Distributed Computing Challenges

Scalability #

Independent parallel processing of requests #

• Ideally linear scalability (n more servers = support for n more users)
• Though this is hard to achieve because of

  1. Overheads & synchronization

  2. Load-imbalances create hot-spots

  3. Amdahl’s law

     Performance improvement from parallel processing for a sequence of operations is limited. Even if certain operations could be sped-up by being performed in parallel, other operations that could not, such as reading or writing data, would limit how fast the system could be improved.

• It is therefore necessary to partition both data and compute in order to meet the load demand

Fault Tolerence #

Mask & recover from failures #

• Because full redundancy is too expensive, use quick detection & failure recovery instead
• Types of failure recovery
  1. Replication (replicates data & service, consistency issues)
  2. Re-computation (easy for stateless services, remember data lineage for computation)

High Availability #

Service operates 24/7 #

• Downtime = bad customer experience & loss in revenue
• Commitment to a certain % of availability captured in service level agreements (SLAs)
• How to achieve high availability?
  1. Eliminate point of failure through redundancy
  2. Reliable crossover
  3. Efficiently monitor & detect failures

Consistency #

Consistent results #

• Different trade-offs when replicating state of applications

• CAP Theorem △

  it is impossible for a distributed data store to simultanously provide more than 2 out of these 3 guarantees:

  1. Consistency
  2. Availablity
  3. Partition tolerance (or else network problem)

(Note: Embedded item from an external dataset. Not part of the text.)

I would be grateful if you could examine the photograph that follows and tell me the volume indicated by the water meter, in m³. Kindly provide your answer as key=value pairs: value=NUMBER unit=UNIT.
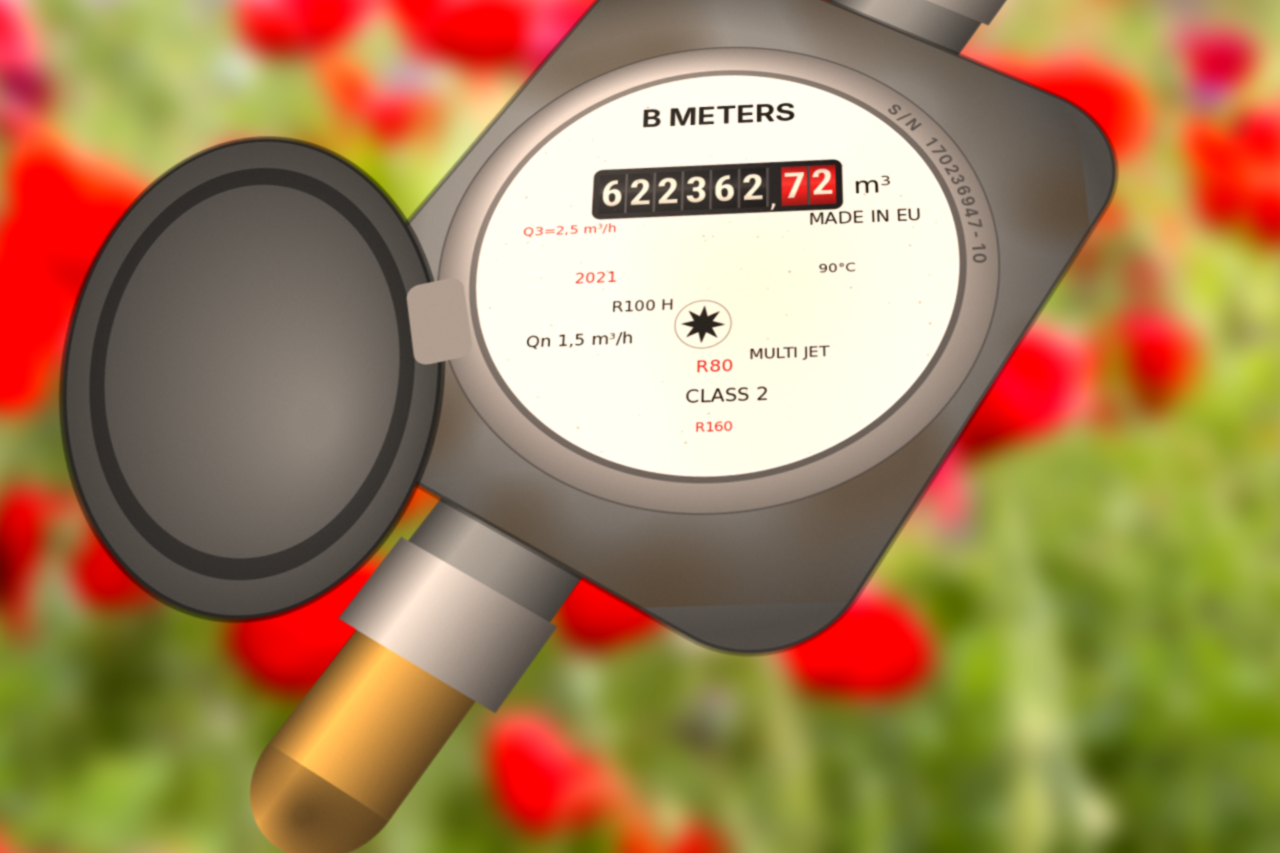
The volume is value=622362.72 unit=m³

• Main choices: strongly consistent but additional latency vs. inconsistent but better performance & availability

• Preferred in use-cases: embracing eventual consistency for high availability

Performance #

Predictable low-latency & high troughput #

• Latency affects traffic and therefore revenue. A delay of 100 ms can already mean a 6% drop in sales.
• Optimize for tail latency which is the last 0.X% of request distribution graph (slowest 1% response times). This is amplified by scale due to fan-outs for microservices & data partitions.